Everything that could have been done wrong was done very wrong, so at this point Mr. Cîrstoiu is in a worse position than when he entered the race. And the constant messages of dissociation, more or less explicit, from both parties have eroded him massively.
It is hard to understand why they took on a candidate with no political experience, if they were planning to leave him without support, without a team, without professionals behind him. Who were they making fun of in the end?
Another independent candidate is not only hard to find, but also no longer desired. Marcel Ciolacu has already announced that "the time of independents has passed." A statement that probably has a long reach, including towards the presidential elections.
Party candidacies have no chance, on one hand, because they would come in the wake of a resounding failure of the joint candidacy, and on the other hand, for the fundamental reason from the start: no candidate from one party will capture enough of the other party's electorate, which would migrate to another candidate, Piedone or Nicușor Dan (ND) as the case may be, or would stay home.
We see, in fact, that there is no great rush, except for Robert Negoiță, who is playing his own political games, this time in partnership with Firea and Pandele, and who is dangerously unstable for such a political leap.
So, at this point, realistically, PSD and PNL should not be looking for the winner, but for the candidate who will absorb the defeat and favor the future mayor. In other words, they will arbitrate between Piedone and Nicușor Dan.
Who should lose?
One option would be to keep Cătălin Cîrstoiu to avoid associating the defeat with any party logo and to not assume the failure of the election. They would let the electorates of the two parties naturally divide towards the candidates in the top two positions.

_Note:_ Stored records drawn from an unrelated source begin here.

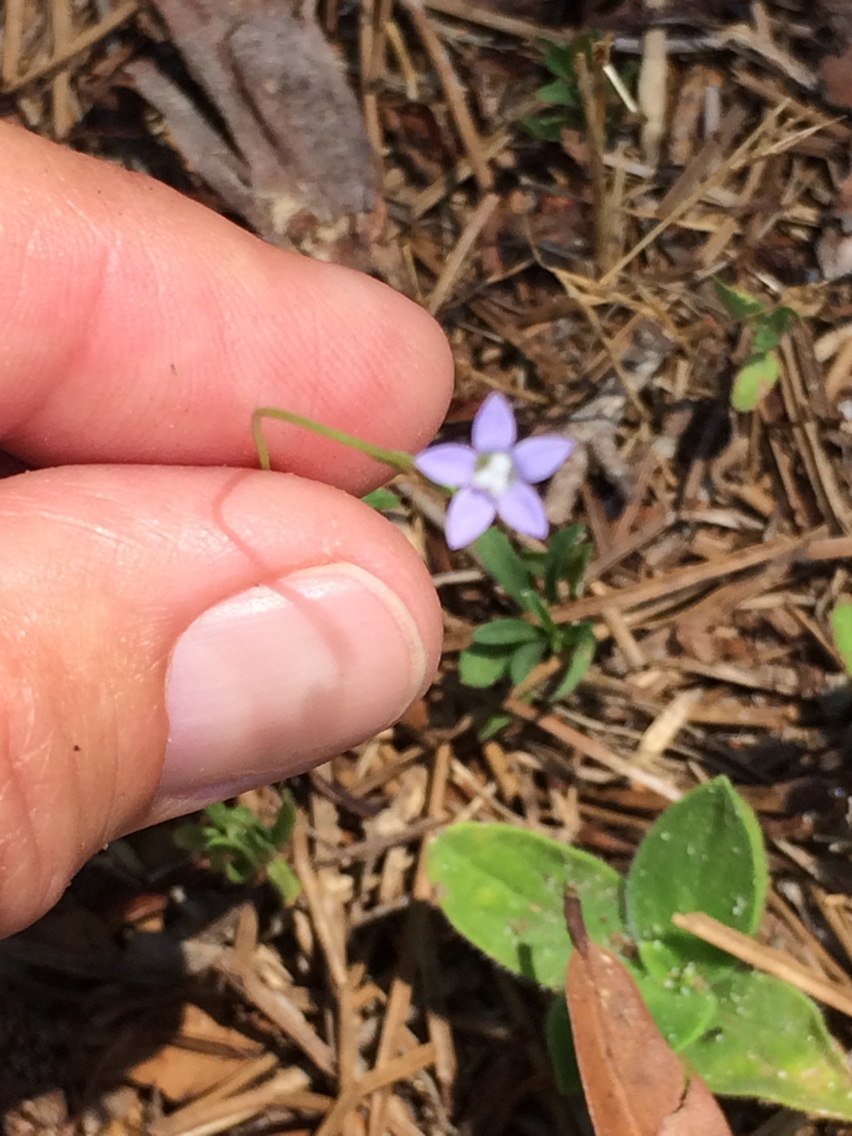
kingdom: Plantae
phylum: Tracheophyta
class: Magnoliopsida
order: Asterales
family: Campanulaceae
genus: Wahlenbergia
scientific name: Wahlenbergia marginata
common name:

If they support a common candidate from PNL, it means they will try to regain votes from the liberal area to avoid ending up with Nicușor Dan, while the bulk of PSD votes will go to Piedone, whom PSD wants to support anyway.
If there is a candidate from PSD, on the contrary, Piedone will lose votes from the PSD electorate, while Nicușor Dan will massively capitalize on PNL votes.

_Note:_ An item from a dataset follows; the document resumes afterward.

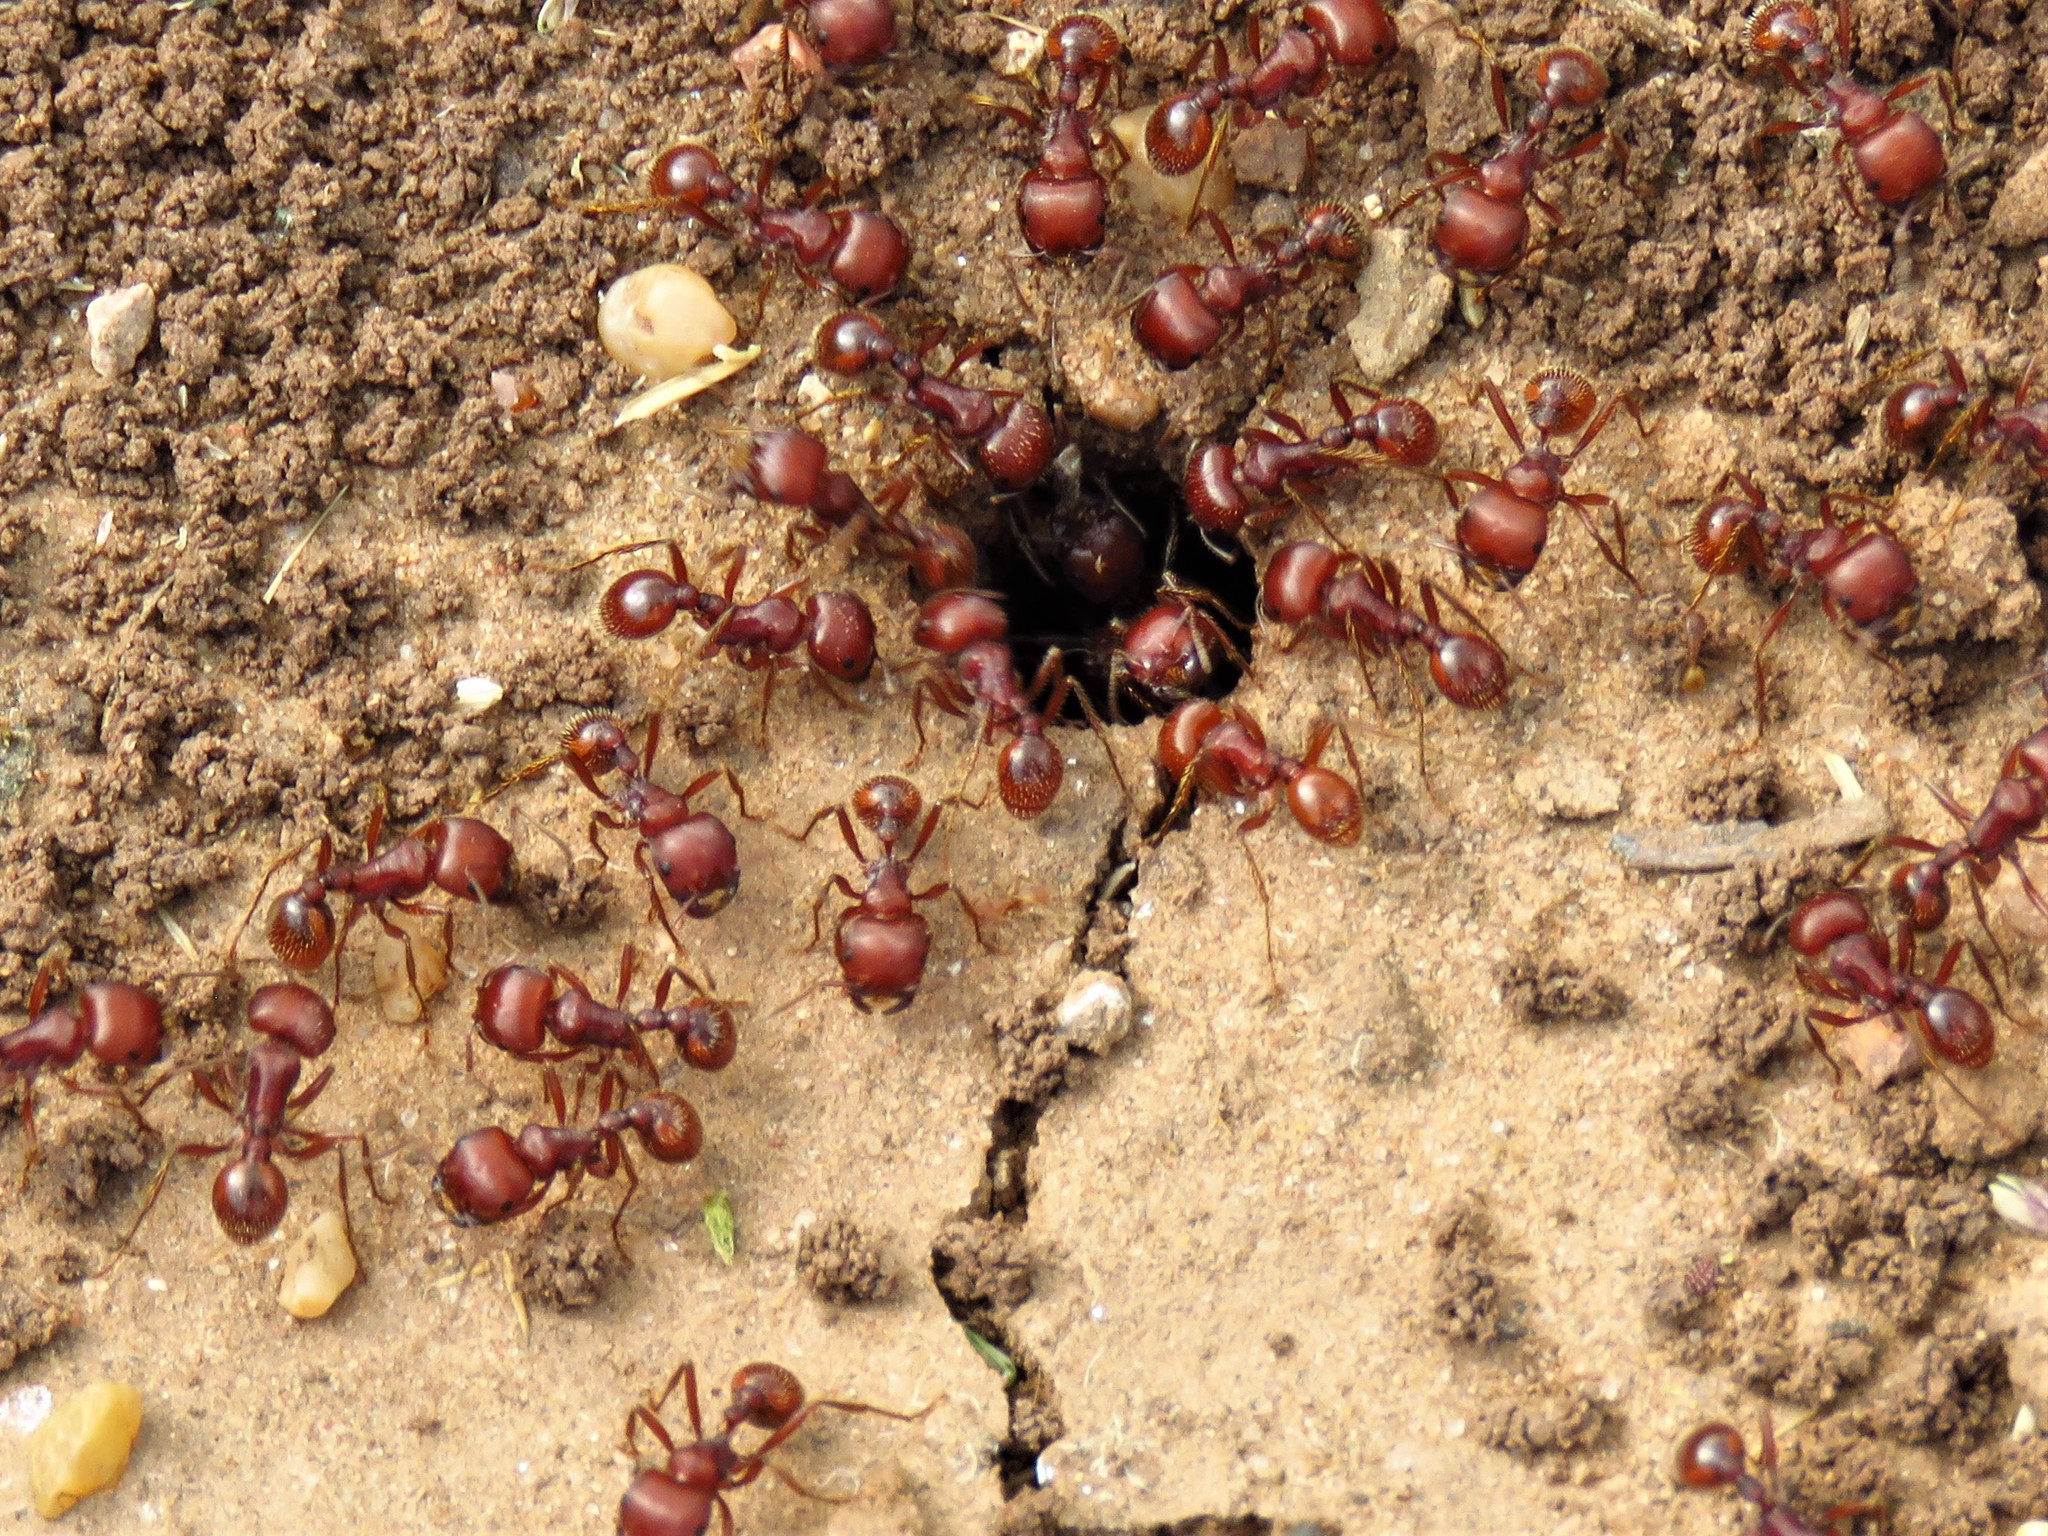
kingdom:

In short, a common candidate from PNL would favor Piedone, a common candidate from PSD would favor Nicușor Dan.
Abandoning Cătălin Cîrstoiu would be a failure in itself that would entail a political settling of accounts, which seems to have begun. Nicolae Ciucă throws him into Marcel Ciolacu's court. The latter does not respond, but PSD pushes through unofficial sources that Mr. Cîrstoiu would be Klaus Iohannis's candidate.
The public statements of the two former intelligence chiefs, Eduard Helvig (here) and Silviu Predoiu (here), are extremely interesting. What they have in common is a vehement attack on the two coalition leaders, each of them reportedly having a protege they would like to see in various candidacies.
How did the largest parties in Romania end up ready to be defeated in the race for the position of General Mayor of the Capital, which, in political votes, are otherwise in the first place?
In short (the subject deserves a more in-depth analysis), because their leaders wanted to circumvent both political rules and the electorate, because they wanted to force unnatural and impossible-to-digest solutions onto their own parties.